BANGKOK — As China was stricken by the coronavirus in late February, its foreign minister addressed a concerned crowd in Laos, where farmers and fishers across the Mekong River region were contending with the worst drought in living memory.
His message: We feel your pain. The foreign minister, Wang Yi, said China was also suffering from arid conditions that were sucking water from one of the world’s most productive rivers.
But new research from American climatologists shows for the first time that China, where the headwaters of the Mekong spring forth from the Tibetan Plateau, was not experiencing the same hardship at all. Instead, Beijing’s engineers appear to have directly caused the record low water levels by limiting the river’s flow.

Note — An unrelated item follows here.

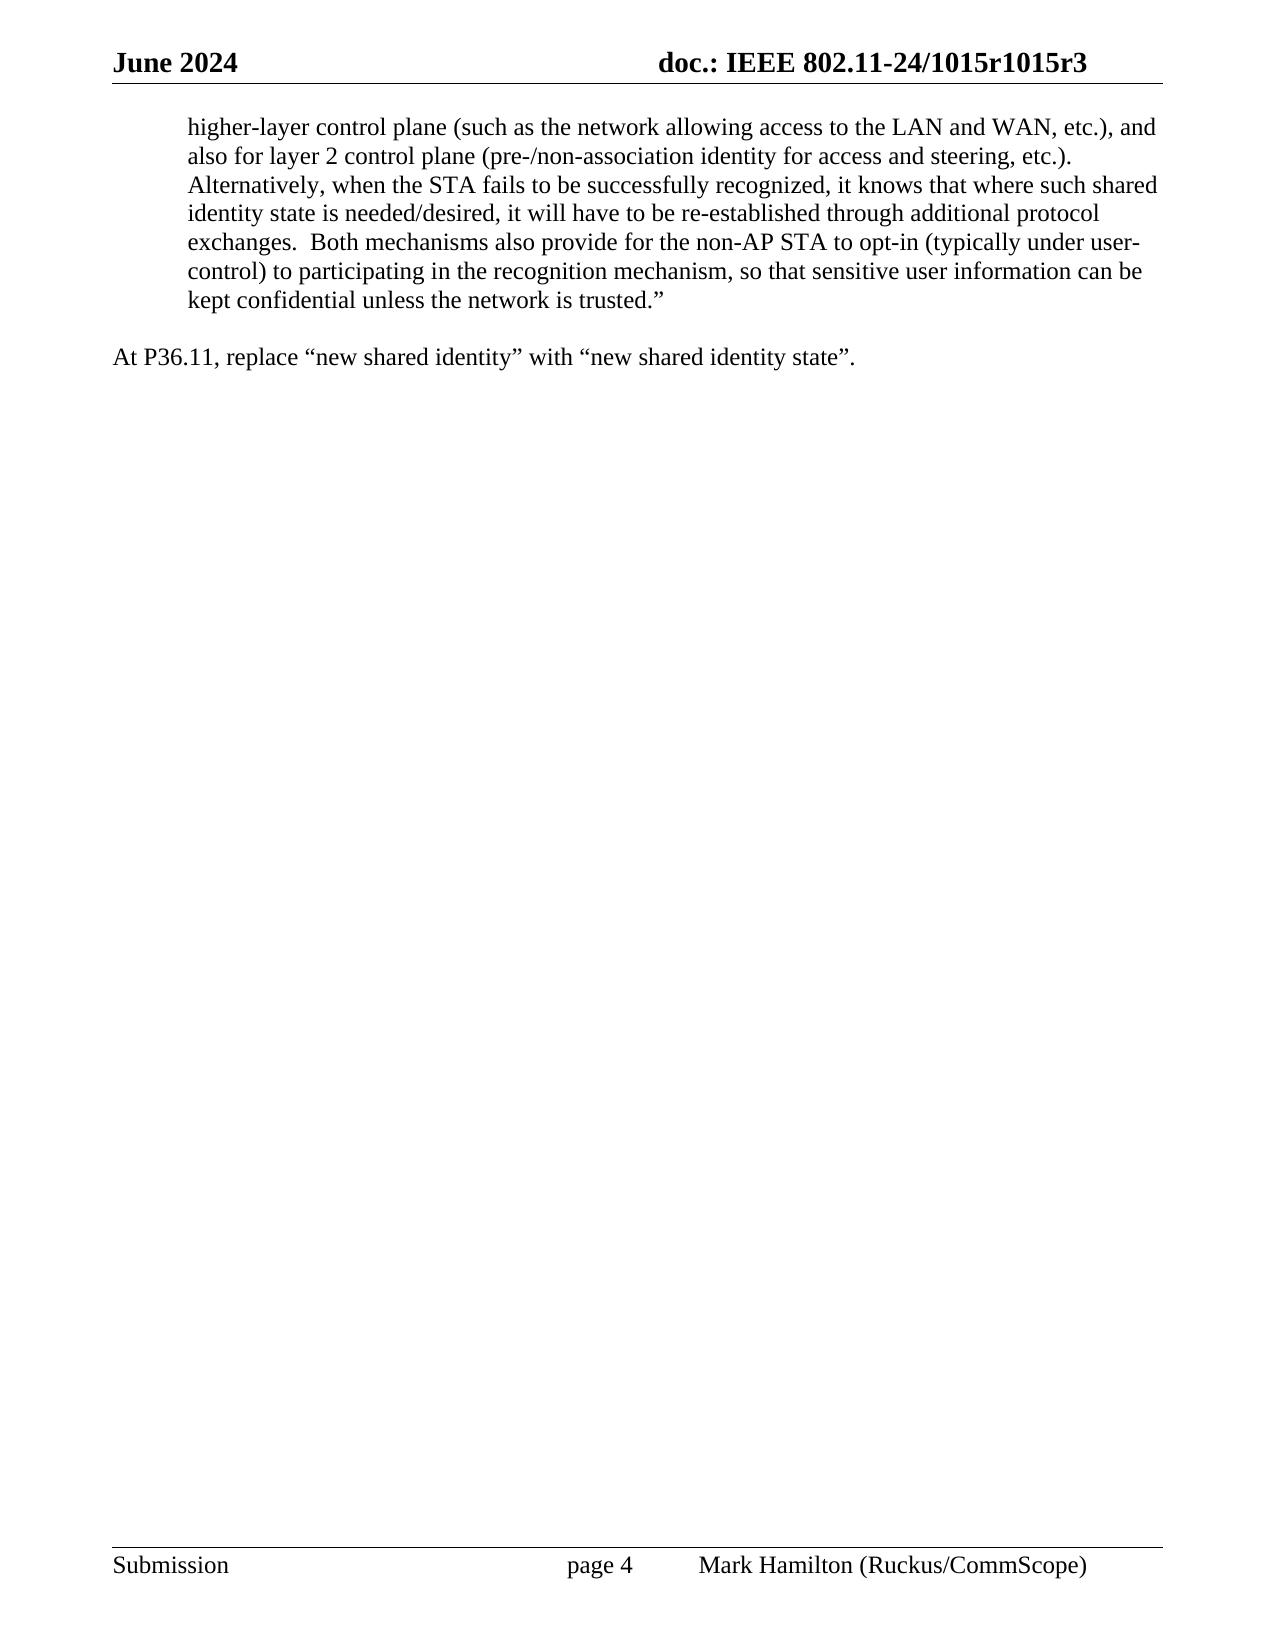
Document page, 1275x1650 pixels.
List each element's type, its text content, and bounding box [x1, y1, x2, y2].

text At P36.11, replace “new shared identity” with “new shared identity state”. [112, 342, 1163, 371]
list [187, 112, 1163, 313]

“There was just a huge volume of water that was being held back in China,” Mr. Basist added.
The Mekong is one of the most fertile rivers on earth, nurturing tens of millions of people with its nutrient rich waters and fisheries. But a series of dams, mostly in China, have robbed the river’s riches.

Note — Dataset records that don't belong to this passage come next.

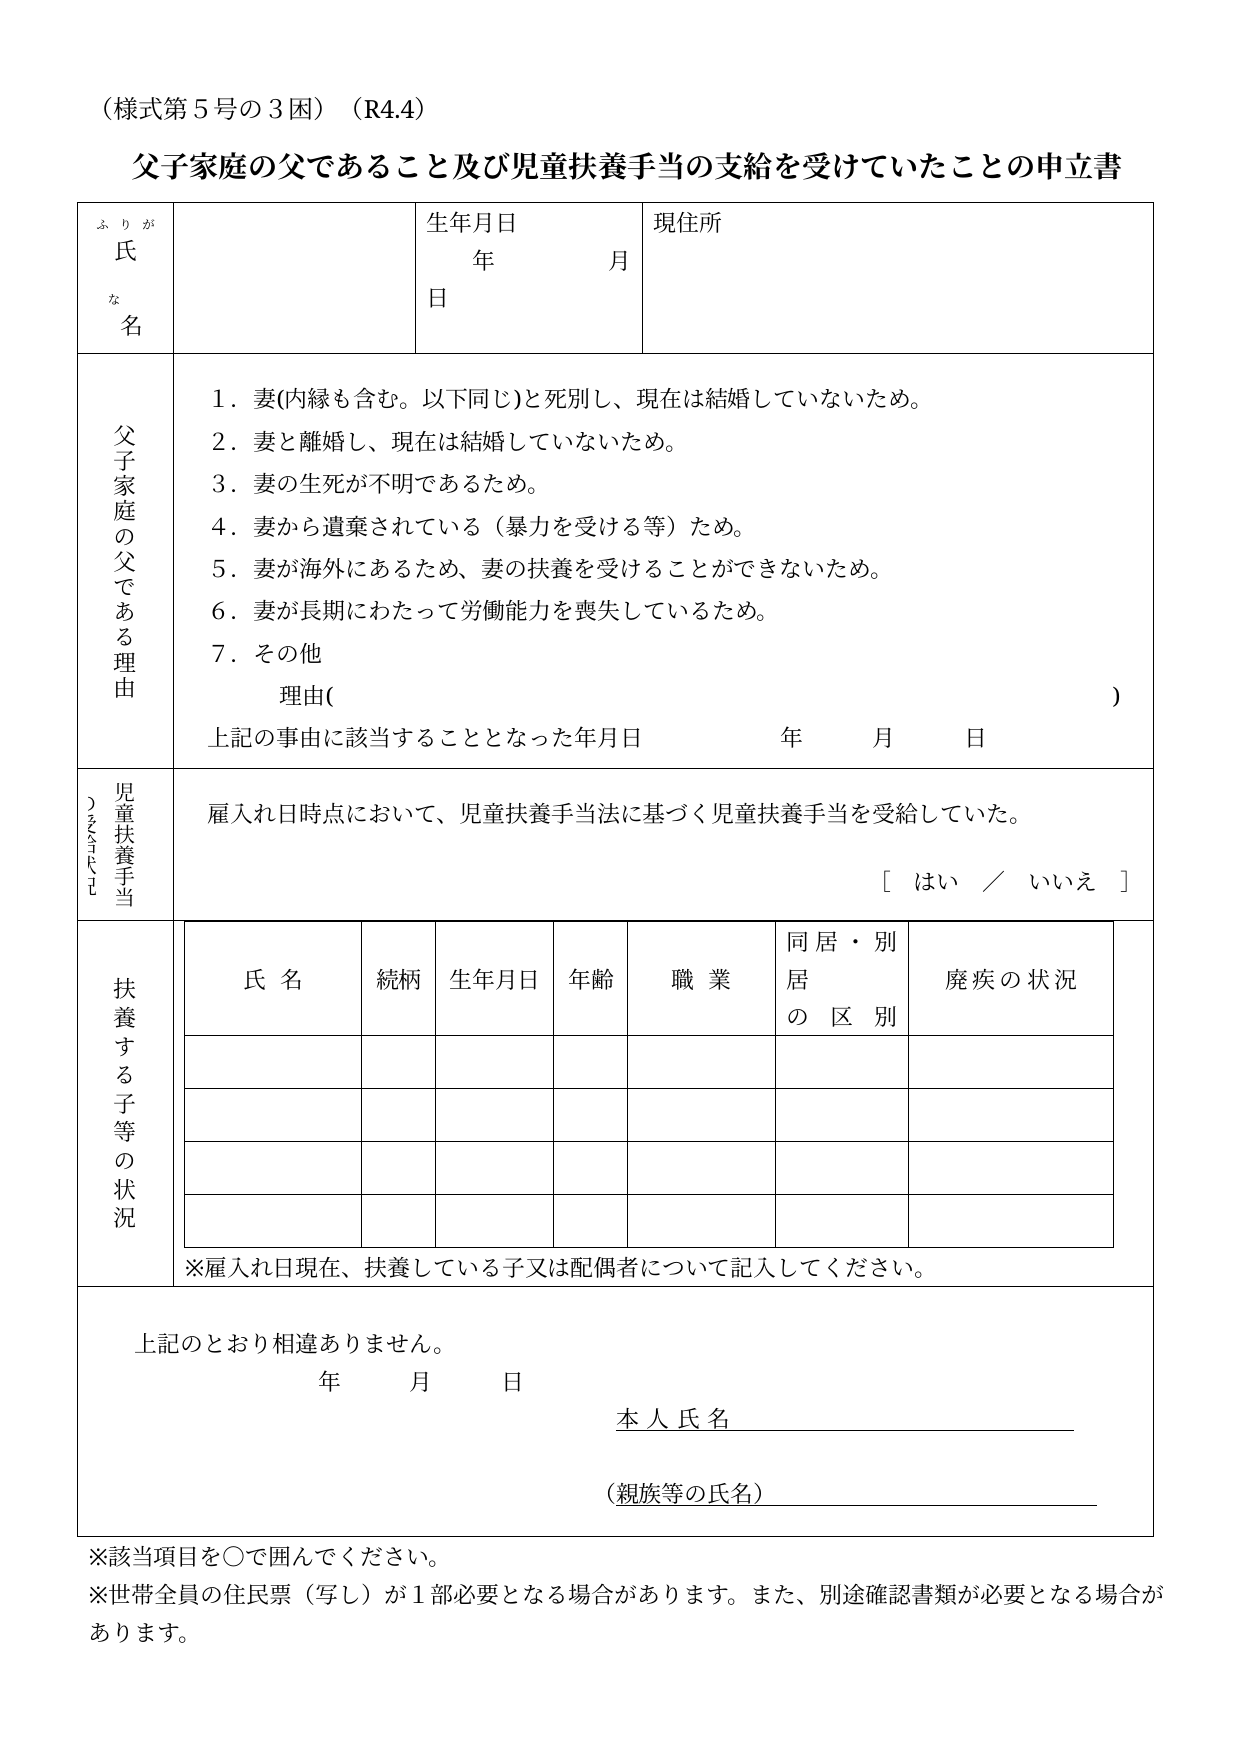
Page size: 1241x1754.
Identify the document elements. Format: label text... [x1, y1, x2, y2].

table_cell １．妻(内縁も含む。以下同じ)と死別し、現在は結婚していないため。 ２．妻と離婚し、現在は結婚していないため。 ３．妻の生死が不明であるため。 ４．妻から遺棄されている（暴力を受ける等）ため。 ５．妻が海外にあるため、妻の扶養を受けることができないため。 ６．妻が長期にわたって労働能力を喪失しているため。 ７．その他 理由( ) 上記の事由に該当することとなった年月日 年 月 日 [174, 354, 1153, 768]
table_header [78, 203, 173, 353]
table_cell 児童扶養手当の受給状況 [78, 769, 173, 920]
table_header [174, 203, 415, 353]
text （様式第５号の３困）（R4.4） [89, 89, 1165, 127]
table_cell ※雇入れ日現在、扶養している子又は配偶者について記入してください。 [174, 921, 1153, 1286]
table_cell 上記のとおり相違ありません。 年 月 日 本人氏名 （親族等の氏名） [78, 1287, 1153, 1536]
text ※世帯全員の住民票（写し）が１部必要となる場合があります。また、別途確認書類が必要となる場合があります。 [89, 1575, 1165, 1650]
table_header 現住所 [643, 203, 1153, 353]
table_cell 父子家庭の父である理由 [78, 354, 173, 768]
table_cell 雇入れ日時点において、児童扶養手当法に基づく児童扶養手当を受給していた。 ［ はい ／ いいえ ］ [174, 769, 1153, 920]
text ※該当項目を○で囲んでください。 [89, 1537, 1165, 1575]
table_header 生年月日 年 月 日 [416, 203, 642, 353]
text 父子家庭の父であること及び児童扶養手当の支給を受けていたことの申立書 [89, 127, 1165, 202]
table_cell 扶養する子等の状況 [78, 921, 173, 1286]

Those who depend on its inland fisheries say their catches have declined precipitously. Persistent droughts and sudden floods have buffeted farmers.

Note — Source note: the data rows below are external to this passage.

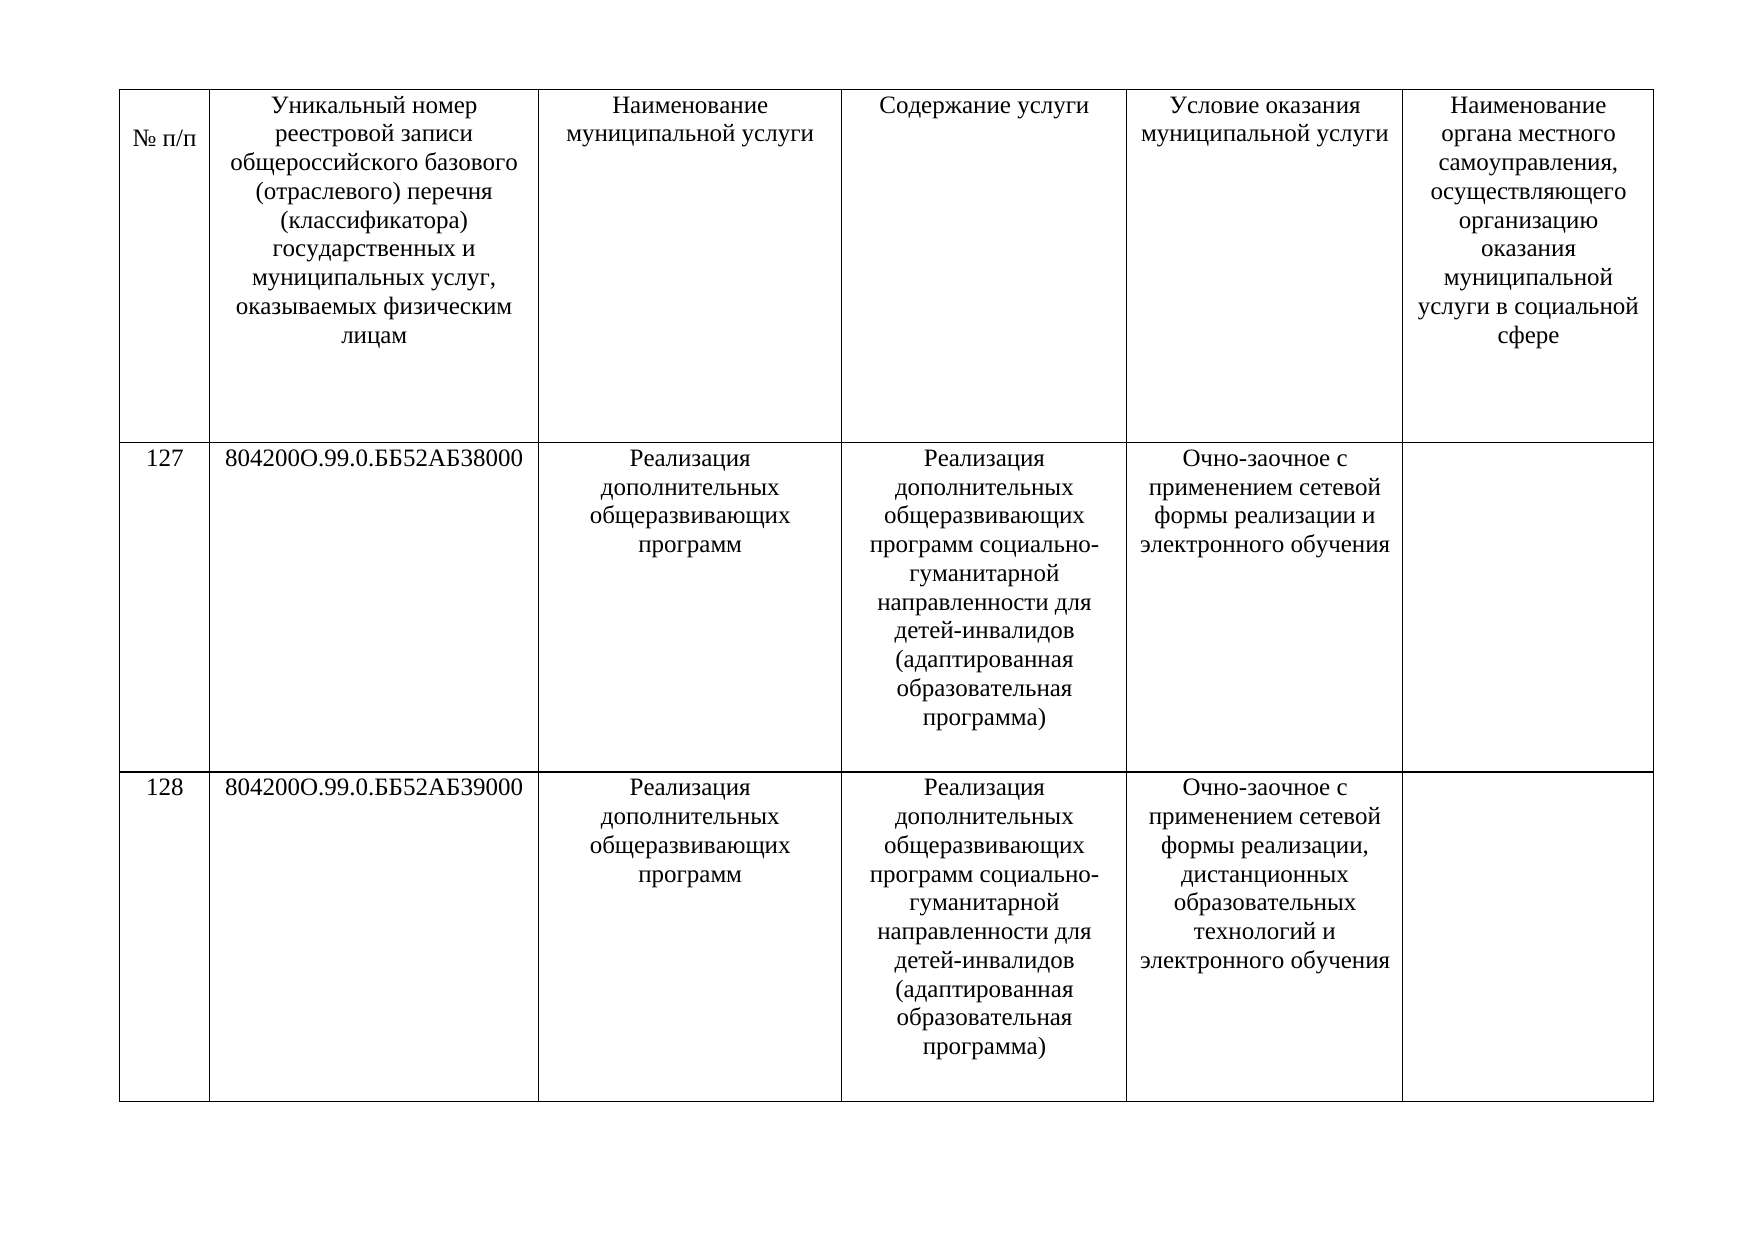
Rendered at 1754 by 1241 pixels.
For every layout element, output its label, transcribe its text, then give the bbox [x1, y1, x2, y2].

table_cell 804200О.99.0.ББ52АБ38000 [210, 443, 538, 771]
table_cell 127 [120, 443, 209, 771]
table_header Содержание услуги [842, 90, 1126, 442]
table_cell Реализация дополнительных общеразвивающих программ социально-гуманитарной направленности для детей-инвалидов (адаптированная образовательная программа) [842, 773, 1126, 1101]
table_cell Реализация дополнительных общеразвивающих программ социально-гуманитарной направленности для детей-инвалидов (адаптированная образовательная программа) [842, 443, 1126, 771]
table_header Наименование муниципальной услуги [539, 90, 841, 442]
table_header Наименование органа местного самоуправления, осуществляющего организацию оказания муниципальной услуги в социальной сфере [1403, 90, 1653, 442]
table_cell Реализация дополнительных общеразвивающих программ [539, 443, 841, 771]
table_cell 128 [120, 773, 209, 1101]
table_cell Очно-заочное с применением сетевой формы реализации и электронного обучения [1127, 443, 1402, 771]
table_cell 804200О.99.0.ББ52АБ39000 [210, 773, 538, 1101]
table_cell [1403, 443, 1653, 771]
table_cell [1403, 773, 1653, 1101]
table_header № п/п [120, 90, 209, 442]
table_cell Очно-заочное с применением сетевой формы реализации, дистанционных образовательных технологий и электронного обучения [1127, 773, 1402, 1101]
table_cell Реализация дополнительных общеразвивающих программ [539, 773, 841, 1101]
table_header Уникальный номер реестровой записи общероссийского базового (отраслевого) перечня (классификатора) государственных и муниципальных услуг, оказываемых физическим лицам [210, 90, 538, 442]
table_header Условие оказания муниципальной услуги [1127, 90, 1402, 442]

Beijing’s control of the upstream Mekong, which provides as much as 70 percent of the downstream water in the dry season, has raised hackles, even though the Southeast Asian nations depend on trade with China. While the Chinese government has introduced a global development program that it says will benefit poorer trading partners, a backlash is growing among countries that feel they are losing out.
“The problem is that the Chinese elite see water as something for their use, not as a shared commodity,” said Brian Eyler, director of the Stimson Center’s Southeast Asia program and author of “Last Days of the Mighty Mekong.”